# Hackey hack time!



## sossego (Dec 14, 2013)

Somebody threw away a thin client and I found it. Yay!


----------



## kpedersen (Dec 14, 2013)

Nice. Is that a SunRay?


----------



## sossego (Dec 14, 2013)

No. it's an HP HSTNC-003-TC. It has the powerbrick sans outlet; but, since I have plenty of three slot ground plugs common to older desktops and that is what's needed then it should be working soon. Let's hope the BIOS and other parts are good to go.


----------



## wblock@ (Dec 14, 2013)

It's i386, not ARM.  Which is good, IMO.  It might be possible to remove the drive, back it up, install FreeBSD, then reinstall.  Maybe not.  HP has BIOS updates for it on their ever-worse support site.

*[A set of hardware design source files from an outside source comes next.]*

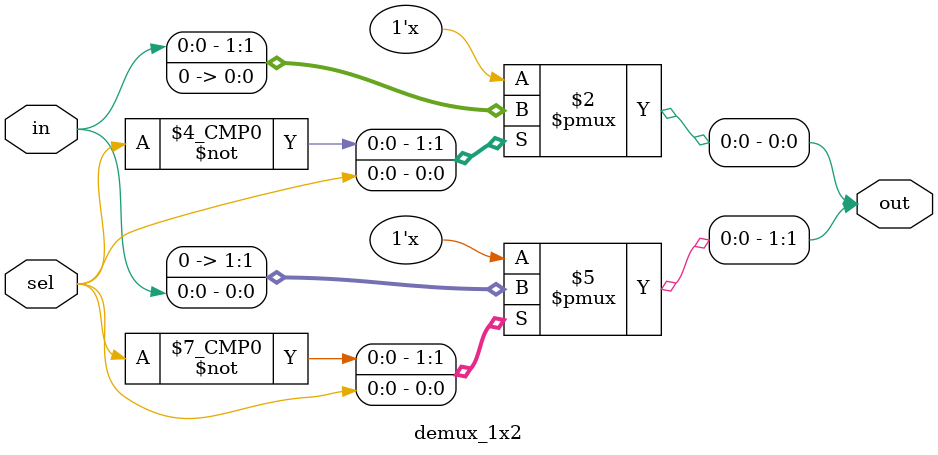
<source format=v>
module demux_1x2(
    input wire in,
    input wire sel,
    output reg [1:0]out 
    );
    always @* begin
    out=2'd0;
      case(sel)
      
          1'b0:out[0]=in;
          1'b1:out[1]=in;
    
      endcase
    end
endmodule
</source>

Sempron 2100, about like an Atom for performance.  Gigabit Ethernet is nice.  Two normal and two "secure" USB ports, whatever that means.


----------



## DutchDaemon (Dec 14, 2013)

Secure USB ports are inside the case, so you have to open the case to get access.


----------



## sossego (Dec 15, 2013)

I need a better screwdriver considering the only type carried by me are jeweler's type. There is an accessible PCI slot for an expansion. Perhaps a riser card could be installed?  Once it's opened, then the type of flash memory will be known.  Of course, I'm going to need to ask a friend if it is possible to use their place to test my equipment with an available monitor, keyboard, and mouse.


----------